| Task directions |
Reproduce word for word the lines between those holding "Ohm.inch<sup>2</sup>/ft) | - |" and "For more information", inclusive, and nothing else from the data below.

| Data excerpts |
·····

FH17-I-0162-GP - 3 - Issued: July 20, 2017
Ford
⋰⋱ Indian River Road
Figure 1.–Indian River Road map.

·····

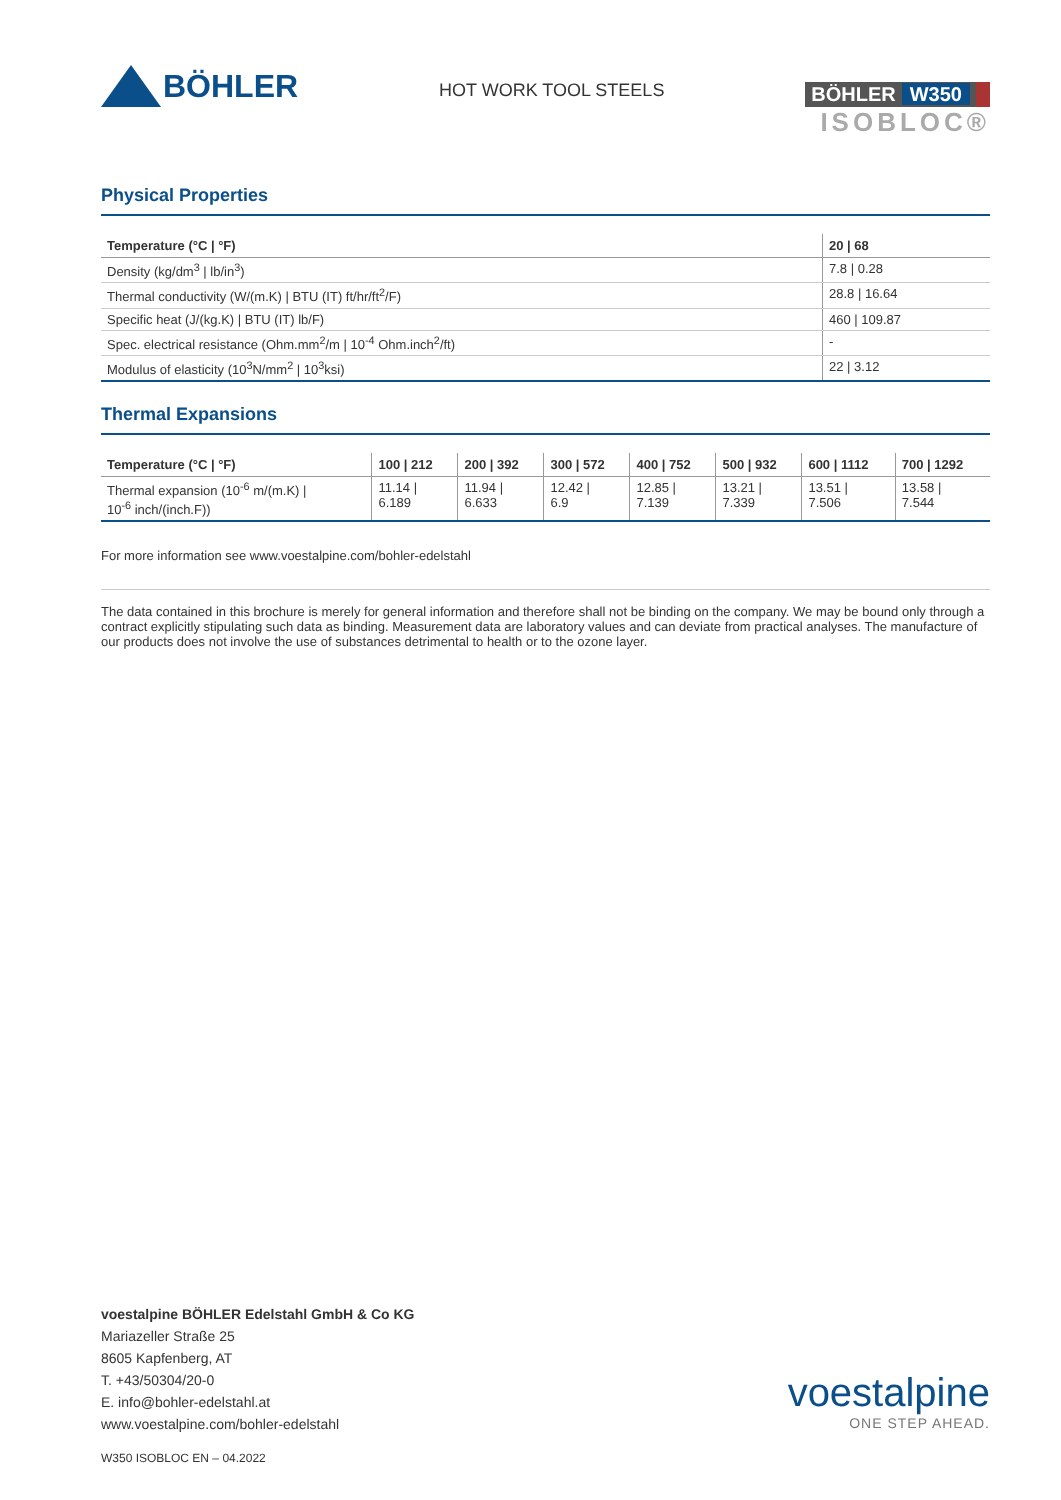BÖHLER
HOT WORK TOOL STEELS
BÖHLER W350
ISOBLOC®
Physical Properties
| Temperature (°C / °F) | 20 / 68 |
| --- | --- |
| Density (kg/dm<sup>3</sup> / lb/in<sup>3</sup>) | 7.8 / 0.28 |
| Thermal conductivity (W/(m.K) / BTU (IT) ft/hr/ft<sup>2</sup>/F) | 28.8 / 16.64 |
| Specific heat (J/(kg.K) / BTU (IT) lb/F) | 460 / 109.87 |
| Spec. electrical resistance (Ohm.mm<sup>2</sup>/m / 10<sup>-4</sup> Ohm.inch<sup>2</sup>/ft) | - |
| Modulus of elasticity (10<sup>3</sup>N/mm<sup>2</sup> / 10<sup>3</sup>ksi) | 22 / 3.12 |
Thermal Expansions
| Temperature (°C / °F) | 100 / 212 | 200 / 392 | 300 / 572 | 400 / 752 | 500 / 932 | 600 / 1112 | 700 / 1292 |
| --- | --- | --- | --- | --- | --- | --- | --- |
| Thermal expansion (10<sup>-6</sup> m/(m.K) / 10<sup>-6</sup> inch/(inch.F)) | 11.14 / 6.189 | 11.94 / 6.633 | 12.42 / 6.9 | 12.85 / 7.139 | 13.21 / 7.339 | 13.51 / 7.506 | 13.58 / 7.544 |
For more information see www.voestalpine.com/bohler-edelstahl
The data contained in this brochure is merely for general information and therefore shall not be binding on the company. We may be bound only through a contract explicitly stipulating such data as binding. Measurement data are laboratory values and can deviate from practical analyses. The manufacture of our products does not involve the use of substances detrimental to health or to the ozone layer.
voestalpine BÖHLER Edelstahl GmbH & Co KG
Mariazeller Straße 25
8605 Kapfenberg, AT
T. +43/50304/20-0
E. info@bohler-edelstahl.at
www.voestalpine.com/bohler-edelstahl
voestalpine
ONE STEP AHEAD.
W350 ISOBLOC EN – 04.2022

·····

| Task output |
| Spec. electrical resistance (Ohm.mm<sup>2</sup>/m / 10<sup>-4</sup> Ohm.inch<sup>2</sup>/ft) | - |
| Modulus of elasticity (10<sup>3</sup>N/mm<sup>2</sup> / 10<sup>3</sup>ksi) | 22 / 3.12 |
Thermal Expansions
| Temperature (°C / °F) | 100 / 212 | 200 / 392 | 300 / 572 | 400 / 752 | 500 / 932 | 600 / 1112 | 700 / 1292 |
| --- | --- | --- | --- | --- | --- | --- | --- |
| Thermal expansion (10<sup>-6</sup> m/(m.K) / 10<sup>-6</sup> inch/(inch.F)) | 11.14 / 6.189 | 11.94 / 6.633 | 12.42 / 6.9 | 12.85 / 7.139 | 13.21 / 7.339 | 13.51 / 7.506 | 13.58 / 7.544 |
For more information see www.voestalpine.com/bohler-edelstahl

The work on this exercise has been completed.